Detail of BinaryDenseNet or BinaryResNet18E #8

LaVieEnRoseSMZ · 2019-08-06T09:17:05Z

Hi, recently I read your newly realeased paper "Back to Simplicity: How to Train Accurate BNNs from Scratch?" It is a quite good paper and inspires me a lot.

However, I am a little confused about the implementation in this paper. I am not familiar with the code structure of MXNet, Could you please write a more detailed readme or a tutorial or anything similar which could explain the code and the training details?

Thanks a lot in advance~

Jopyth · 2019-08-06T10:25:30Z

Hi, I agree the framework definitely could benefit from more tutorials and documentation. However it would be best if these hit the "sweet spot" which cover what you (or anyone else who stumbles upon this) is interested in. In the title you name the details of the networks, but in your comment you mention training in general? Which resources have you used/found already? Did you manage to build the framework on your machine?

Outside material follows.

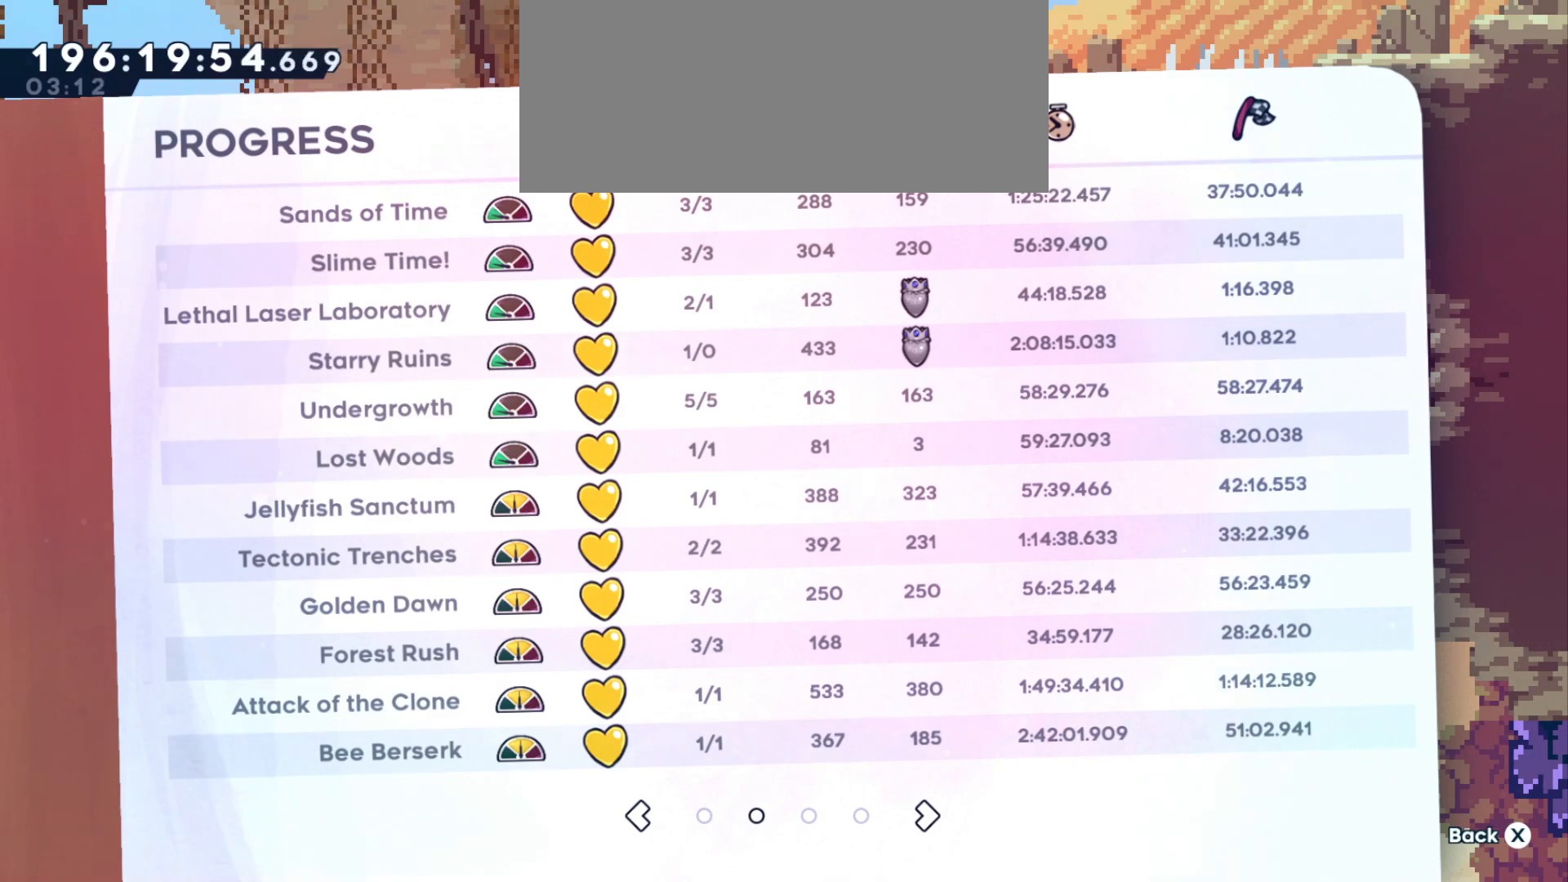
Gameplay with keyboard; each line is a JSON object with the keys held at the frame after it. "events" lists presses ("down") and releases ("up") of "a", "d", "dash", "demo", "grab", "grab2", "jump2", "s" and "w" between this image and that frame as [ms after this image, input, new state], when the widget could be followed in between. No other keys are recorded. Mouse input is not recorded. Key names are as the overlay labels them; some are game actions (e.g. jump) rather than physical keys. Not read: jump.
{"keys": ["demo"], "events": [[500, "demo", "down"]]}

In the meantime, here are a few links, that might help you get started, depending on what you are looking for:

The Examples contain code for building the models (ResNetE, BinaryDenseNet) and training on ImageNet or Cifar (image_classification.py)
The training script has a lot of parameters, you could check out the pages we have already created in the Wiki (e.g. regarding Hyperparameters). There are also pages with options you need to provide to the training script to train/reproduce the results of a particular model. This page contains lots of experiments. Unfortunately, I have not yet updated this page to include the latest experiment results, but you can find the configuration details, e.g. for BinaryDenseNet (reduction), in the supplementary material already.

Please let me know if this already helps, or whether you would like additional information.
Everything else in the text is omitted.